# Task to carry out:
Rewrite everything from the start of the entries down to the line containing "Clique aqui para", changing "Vertragsrecht" to "Arbeitsrecht" and keeping all else the same.

# Stored data entries:

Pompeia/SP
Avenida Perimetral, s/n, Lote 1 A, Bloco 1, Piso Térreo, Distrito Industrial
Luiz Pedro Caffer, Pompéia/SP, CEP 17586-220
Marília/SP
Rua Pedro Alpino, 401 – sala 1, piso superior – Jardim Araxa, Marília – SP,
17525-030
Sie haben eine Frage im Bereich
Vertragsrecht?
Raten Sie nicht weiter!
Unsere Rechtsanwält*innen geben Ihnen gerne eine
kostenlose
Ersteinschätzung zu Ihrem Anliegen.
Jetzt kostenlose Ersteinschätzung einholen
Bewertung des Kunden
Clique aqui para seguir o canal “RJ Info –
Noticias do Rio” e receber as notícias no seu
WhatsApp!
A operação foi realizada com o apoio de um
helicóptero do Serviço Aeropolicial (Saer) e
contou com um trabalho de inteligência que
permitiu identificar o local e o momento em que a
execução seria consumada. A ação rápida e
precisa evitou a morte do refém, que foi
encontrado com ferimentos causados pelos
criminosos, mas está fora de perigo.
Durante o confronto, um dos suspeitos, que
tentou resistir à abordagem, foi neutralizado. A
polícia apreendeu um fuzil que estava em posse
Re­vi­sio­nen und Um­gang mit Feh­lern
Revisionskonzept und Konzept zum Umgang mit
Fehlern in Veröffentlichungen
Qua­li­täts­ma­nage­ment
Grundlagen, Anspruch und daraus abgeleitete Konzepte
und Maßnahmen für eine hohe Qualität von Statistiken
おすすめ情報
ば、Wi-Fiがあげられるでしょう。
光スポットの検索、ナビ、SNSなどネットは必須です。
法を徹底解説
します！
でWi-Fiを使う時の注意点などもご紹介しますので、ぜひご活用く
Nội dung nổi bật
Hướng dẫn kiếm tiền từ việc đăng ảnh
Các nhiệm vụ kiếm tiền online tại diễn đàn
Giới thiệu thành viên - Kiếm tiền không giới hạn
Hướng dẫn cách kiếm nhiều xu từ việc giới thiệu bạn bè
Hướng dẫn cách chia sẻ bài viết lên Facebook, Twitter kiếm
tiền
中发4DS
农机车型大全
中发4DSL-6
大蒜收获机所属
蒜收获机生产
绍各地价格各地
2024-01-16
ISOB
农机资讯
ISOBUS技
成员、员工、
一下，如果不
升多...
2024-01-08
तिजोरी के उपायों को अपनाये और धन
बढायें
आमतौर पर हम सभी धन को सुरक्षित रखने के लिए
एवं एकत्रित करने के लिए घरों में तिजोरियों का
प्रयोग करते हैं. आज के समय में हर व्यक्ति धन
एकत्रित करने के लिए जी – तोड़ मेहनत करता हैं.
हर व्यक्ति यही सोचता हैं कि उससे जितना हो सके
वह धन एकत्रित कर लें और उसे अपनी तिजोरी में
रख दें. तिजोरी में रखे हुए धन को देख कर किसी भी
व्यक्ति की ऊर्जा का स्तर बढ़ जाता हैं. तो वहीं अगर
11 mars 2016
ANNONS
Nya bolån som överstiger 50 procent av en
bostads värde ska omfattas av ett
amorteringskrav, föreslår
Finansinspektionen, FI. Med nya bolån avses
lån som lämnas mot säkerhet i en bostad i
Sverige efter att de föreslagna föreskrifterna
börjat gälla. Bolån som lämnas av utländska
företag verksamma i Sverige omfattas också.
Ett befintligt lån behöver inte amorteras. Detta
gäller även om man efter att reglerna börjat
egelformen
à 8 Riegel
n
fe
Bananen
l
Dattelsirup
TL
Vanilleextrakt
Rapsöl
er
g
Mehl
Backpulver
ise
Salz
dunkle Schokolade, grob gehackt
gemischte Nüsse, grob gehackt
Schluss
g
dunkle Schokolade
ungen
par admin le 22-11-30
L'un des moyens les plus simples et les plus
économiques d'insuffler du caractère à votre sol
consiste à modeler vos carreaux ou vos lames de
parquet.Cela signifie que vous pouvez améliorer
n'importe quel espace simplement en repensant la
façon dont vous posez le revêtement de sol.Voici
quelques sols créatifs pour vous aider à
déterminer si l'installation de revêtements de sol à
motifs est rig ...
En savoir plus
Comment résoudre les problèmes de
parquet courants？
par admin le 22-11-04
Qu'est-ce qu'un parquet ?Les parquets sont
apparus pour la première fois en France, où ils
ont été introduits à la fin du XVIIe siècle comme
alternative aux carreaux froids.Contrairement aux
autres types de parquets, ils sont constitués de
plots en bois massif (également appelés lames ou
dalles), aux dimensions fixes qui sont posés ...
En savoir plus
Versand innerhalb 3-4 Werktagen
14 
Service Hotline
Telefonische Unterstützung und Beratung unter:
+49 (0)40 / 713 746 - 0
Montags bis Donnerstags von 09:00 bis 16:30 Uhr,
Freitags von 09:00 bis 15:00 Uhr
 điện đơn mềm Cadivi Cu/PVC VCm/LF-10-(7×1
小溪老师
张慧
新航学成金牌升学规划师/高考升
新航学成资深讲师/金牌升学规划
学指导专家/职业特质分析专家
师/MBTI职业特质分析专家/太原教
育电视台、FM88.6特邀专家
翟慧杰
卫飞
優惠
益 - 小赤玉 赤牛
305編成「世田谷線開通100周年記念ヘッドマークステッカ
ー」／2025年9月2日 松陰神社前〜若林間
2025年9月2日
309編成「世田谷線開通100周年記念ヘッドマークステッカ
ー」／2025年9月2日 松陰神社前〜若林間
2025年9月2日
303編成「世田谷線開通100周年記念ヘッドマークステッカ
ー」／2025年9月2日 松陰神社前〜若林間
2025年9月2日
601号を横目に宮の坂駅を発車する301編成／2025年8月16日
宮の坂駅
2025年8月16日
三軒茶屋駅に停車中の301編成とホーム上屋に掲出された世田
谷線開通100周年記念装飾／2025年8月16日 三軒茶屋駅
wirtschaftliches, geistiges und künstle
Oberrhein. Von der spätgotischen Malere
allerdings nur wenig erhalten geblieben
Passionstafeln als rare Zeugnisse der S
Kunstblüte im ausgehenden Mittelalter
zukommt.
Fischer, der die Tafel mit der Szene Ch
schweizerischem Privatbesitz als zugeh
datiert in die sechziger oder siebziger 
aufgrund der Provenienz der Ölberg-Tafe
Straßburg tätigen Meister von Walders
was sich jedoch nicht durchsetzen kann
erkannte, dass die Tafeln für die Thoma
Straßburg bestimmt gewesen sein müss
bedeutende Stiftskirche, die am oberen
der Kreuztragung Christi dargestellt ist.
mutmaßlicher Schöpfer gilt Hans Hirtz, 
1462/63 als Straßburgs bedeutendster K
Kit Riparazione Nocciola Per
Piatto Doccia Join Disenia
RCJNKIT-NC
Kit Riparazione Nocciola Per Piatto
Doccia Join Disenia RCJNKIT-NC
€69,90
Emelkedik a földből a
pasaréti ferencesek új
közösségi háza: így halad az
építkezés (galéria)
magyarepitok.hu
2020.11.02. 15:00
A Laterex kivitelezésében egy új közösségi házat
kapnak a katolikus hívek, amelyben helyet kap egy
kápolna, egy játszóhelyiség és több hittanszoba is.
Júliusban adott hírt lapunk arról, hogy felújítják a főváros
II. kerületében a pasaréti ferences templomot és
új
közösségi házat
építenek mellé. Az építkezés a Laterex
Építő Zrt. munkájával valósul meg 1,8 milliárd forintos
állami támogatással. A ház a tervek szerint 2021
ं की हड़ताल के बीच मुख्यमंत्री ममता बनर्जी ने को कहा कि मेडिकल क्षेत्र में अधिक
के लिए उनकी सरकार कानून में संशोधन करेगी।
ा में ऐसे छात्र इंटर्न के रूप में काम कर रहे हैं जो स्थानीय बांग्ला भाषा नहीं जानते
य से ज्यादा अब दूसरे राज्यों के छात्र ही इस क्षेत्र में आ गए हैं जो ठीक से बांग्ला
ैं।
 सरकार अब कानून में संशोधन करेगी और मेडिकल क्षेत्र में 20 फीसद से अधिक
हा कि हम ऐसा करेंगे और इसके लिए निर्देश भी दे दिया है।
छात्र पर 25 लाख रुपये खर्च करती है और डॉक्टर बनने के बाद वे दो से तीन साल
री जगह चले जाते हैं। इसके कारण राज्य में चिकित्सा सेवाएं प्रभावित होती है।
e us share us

# Task result:
Pompeia/SP
Avenida Perimetral, s/n, Lote 1 A, Bloco 1, Piso Térreo, Distrito Industrial
Luiz Pedro Caffer, Pompéia/SP, CEP 17586-220
Marília/SP
Rua Pedro Alpino, 401 – sala 1, piso superior – Jardim Araxa, Marília – SP,
17525-030
Sie haben eine Frage im Bereich
Arbeitsrecht?
Raten Sie nicht weiter!
Unsere Rechtsanwält*innen geben Ihnen gerne eine
kostenlose
Ersteinschätzung zu Ihrem Anliegen.
Jetzt kostenlose Ersteinschätzung einholen
Bewertung des Kunden
Clique aqui para seguir o canal “RJ Info –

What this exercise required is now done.